I know, for me, it was hard to understand the whole hda, hdb stuff and the concept of mounting and I sympathize with this guy.

Actually, even now, after messing for some time with different Linux distros, I don't understand why you can access partitions like directories instead of drives (like in Windows). It sure seems more logical in Windows, even though I have to admit that Linux's way of doing things, even if it's more messy, offers more flexibility.

Reply Parent Score: 2

RE[4]: re: lemur2
by superstoned on Sat 17th Mar 2007 13:05 in reply to "RE[3]: re: lemur2"
superstoned Member since:

You're just used to the way windows has 'drives' and not just directories. The latter is imho more clear and works better... Like more things in linux. Often windows users (like I was, btw) are just used to the windows way, so when they see the linux way, it confuses them - even though the linux way is often superior. Don't underestimate the power of habit.

I once thought the whole layout in / was seriously messy. Now I don't even get the system windows has - apps can be found everywhere and nowhere. It seems they have a logical place (Program Files) but they don't - they also put files and things in other places, while you won't be able to start all apps from the commandline cuz it's pretty much impossible to adjust the %PATH for each installed app. Not putting binaries in one place is a serious mess, imho.

Reply Parent Score: 3

RE[3]: re: lemur2
by DeadFishMan on Sat 17th Mar 2007 15:23 in reply to "RE[2]: re: lemur2"
DeadFishMan Member since:

People tend to think of GRUB (and on the old days, LILO or even loadlin - does anyone here remember that one? ;) ) as a simple bootmanager such as those found on other OSes but it is actually required to bootstrap Linux.

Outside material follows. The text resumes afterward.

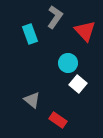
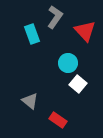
cyan rectangle: moved 2 px right
gray triangle: moved 2 px left, 1 px down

So in order to use another bootmanager, you will have to resort to what is called chainloading on Linux. You most likely need to install GRUB on the same partition that you installed Linux and then configure the other bootmanager to bootstrap that partition. GRUB will take care of the rest.

As for the nomenclature for the disk drives and partitions, I'll have to agree with you. Never understood why GRUB uses its own and unique naming scheme and don't really care for the reasons; it is confusing. I still think that LILO was much better than GRUB in this regard (It was much simpler to use and understand!). But you can safely follow the tips that the parent poster gave to you. That should fix your problem.